This workshop walks through a sample Apache Beam pipeline that can be deployed to Amazon Kinesis Data Analytics. It reads New York City taxi events from a Kinesis data stream, processes and aggregates them, and ingests the result to Amazon CloudWatch for visualization. The workshop is structured in the following way.

  1. To begin the workshop, you connect to a AWS Cloud9 development environment. You will prepare the development environment using a simple script.

  2. You then start creating the infrastructure that is ingesting the event and persisting the raw data to Amazon S3. To this end, you create a Kinesis data stream to ingest the events and a Firehose delivery stream, that consumes the event from the data stream and persists them to Amazon S3. Once the infrastructure is ready, you use a Java application to replay a public data set of historic taxi trips made in New York City into the data stream.

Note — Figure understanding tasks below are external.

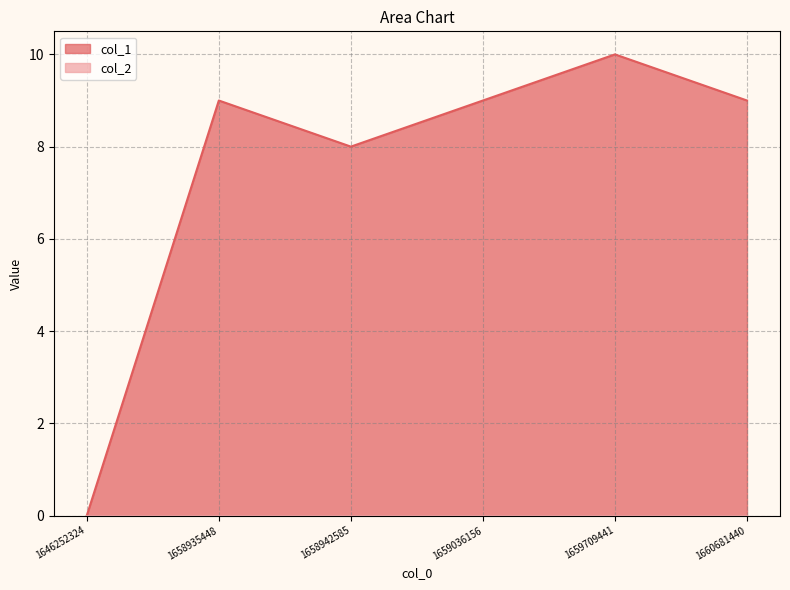

How many points are higher than both their immediate neighbors (excluding endpoints)?

2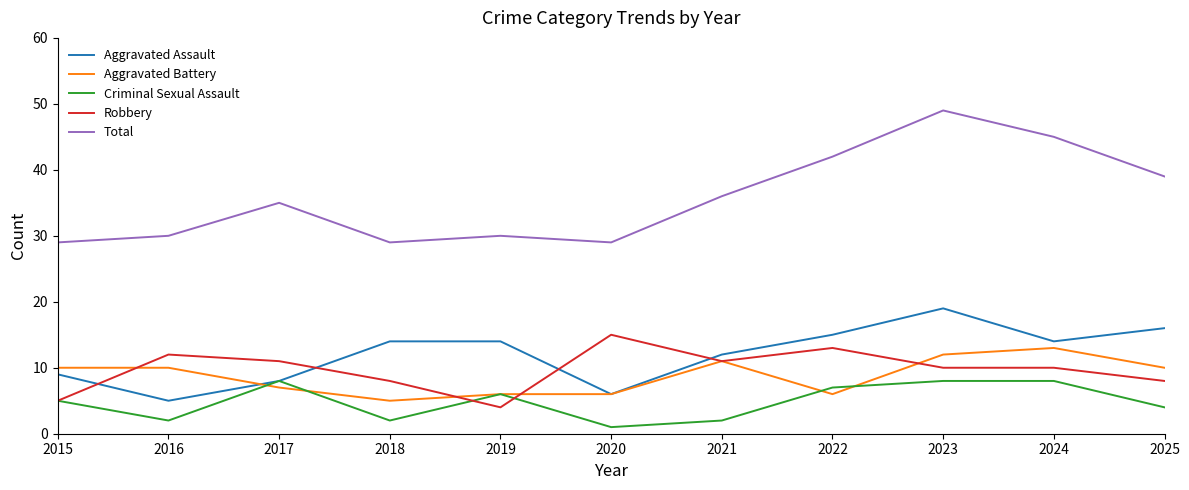

True or false: Aggravated Battery has a value of 10 at 2015.

True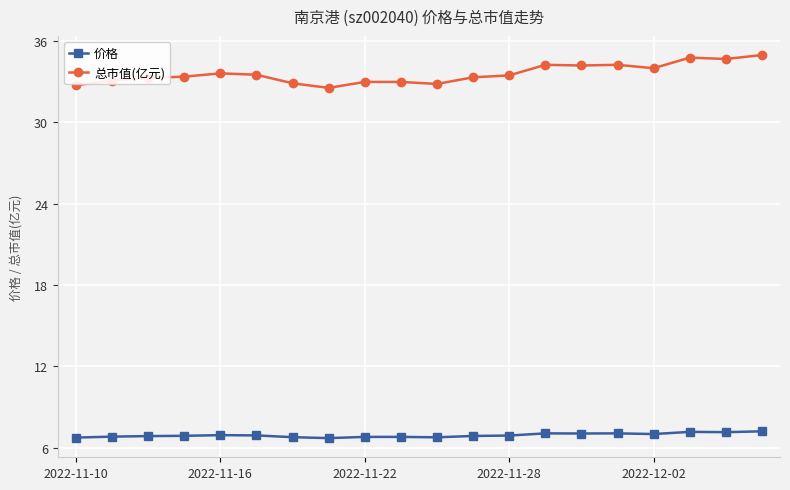

Does the chart display data point markers on the line(s)?

Yes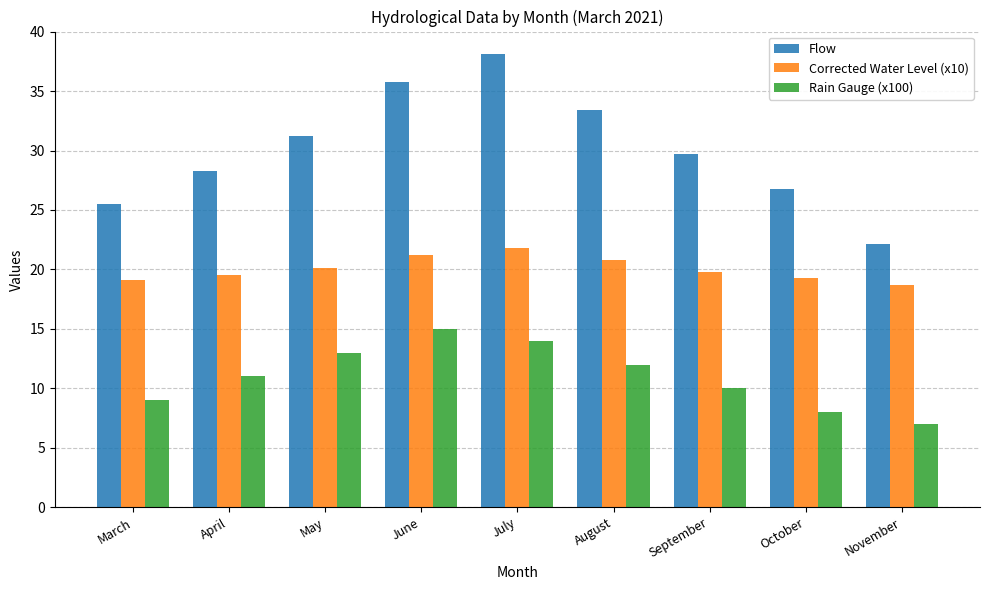

Which series has the widest spread of values?

Flow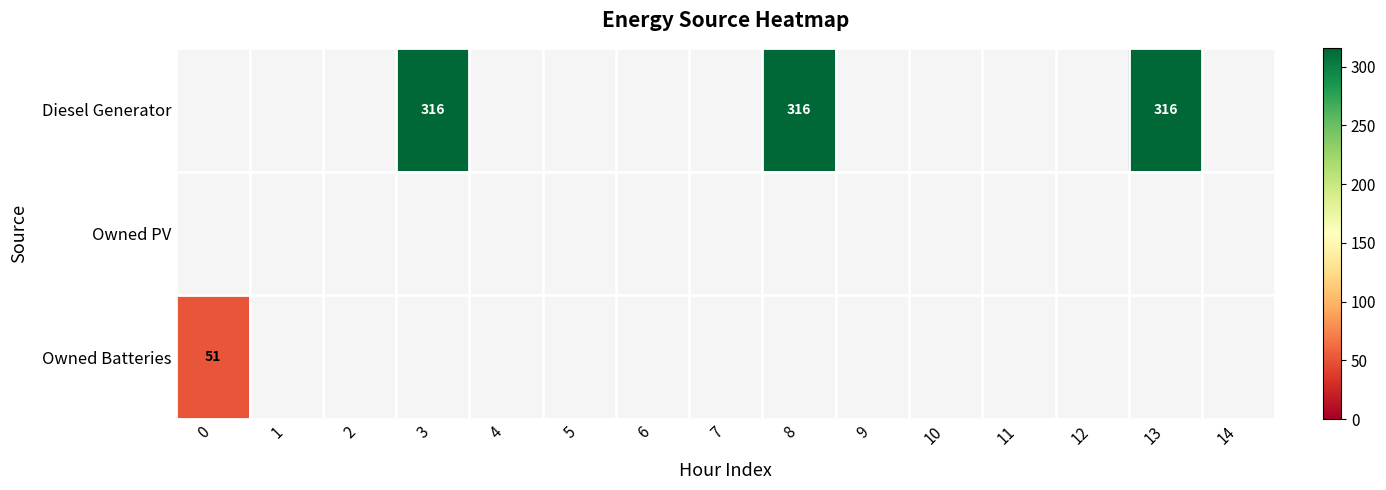

List the series in order of their overall mean, highest first.

Diesel Generator, Owned PV, Owned Batteries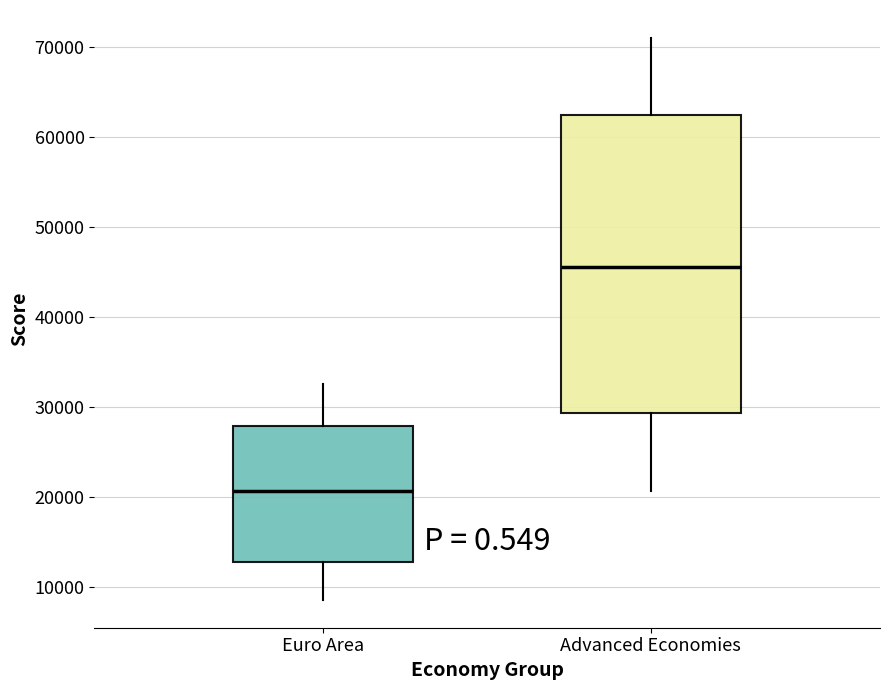

Which box has the highest median line?

Advanced Economies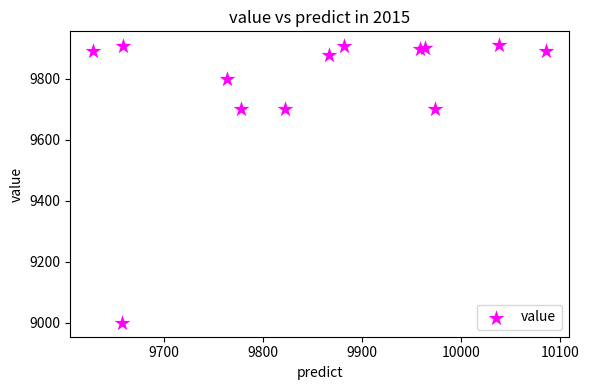

What is the range of Y values (max minus min)?

910.0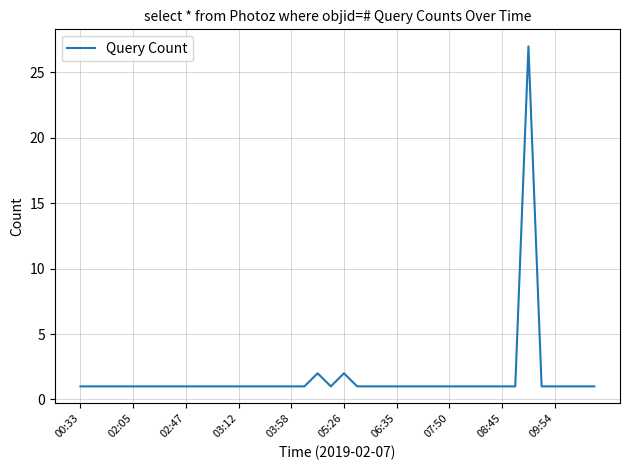

True or false: the data has more than 1 interior local peaks.

True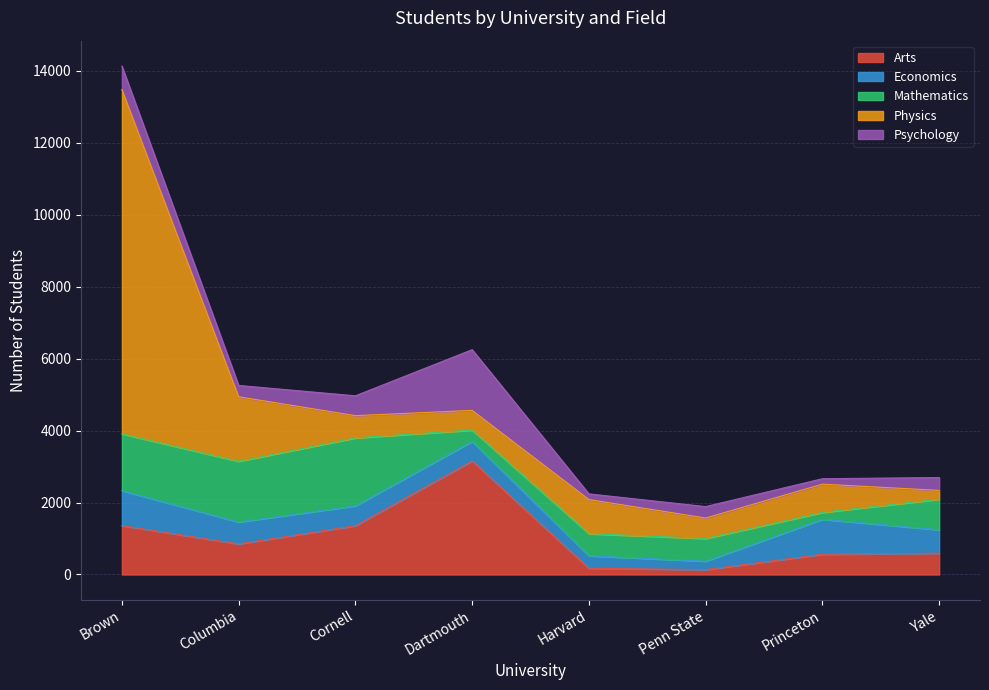

What is the difference between the maximum and minimum values in the Psychology series?

1536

  3. You then compile a Beam pipeline and deploy it to Amazon Kinesis Data Analytics, which provides a managed Apache Flink environment. The Beam pipeline is aggregating the number of trips and persists the result into Amazon CloudWatch where it can be visualized through a real-time dashboard.

  4. Once the application is running, you will take a closer look at the source code and learn how to best integrate a Beam pipeline with Amazon Kinesis Data Analytics.

  5. Once the Beam pipeline is operating properly, you adapt the pipeline to generate a more fine grained visualisation per borough instead of the entire city. You implement the change by adapting the parameters of the Beam pipeline. However, this only produces the additional metrics for new events. To derive this information for past events, you need to backfill the additional metrics using the raw data that has been persisted to Amazon S3.

  6. You will configure the same Apache Beam pipeline to process data stored in Amazon S3 in a batch fashion. You will experience the power of Apache Beam application to unify stream and batch processing using Amazon Kinesis Data Analytics.

  7. You can then optionally add profiling(Amazon CodeGuru), monitoring and logging capabilities to the Beam application to monitor the health of the streaming application.

The code for this workshop is located at https://github.com/aws-samples/amazon-kinesis-analytics-beam-taxi-consumer github repository.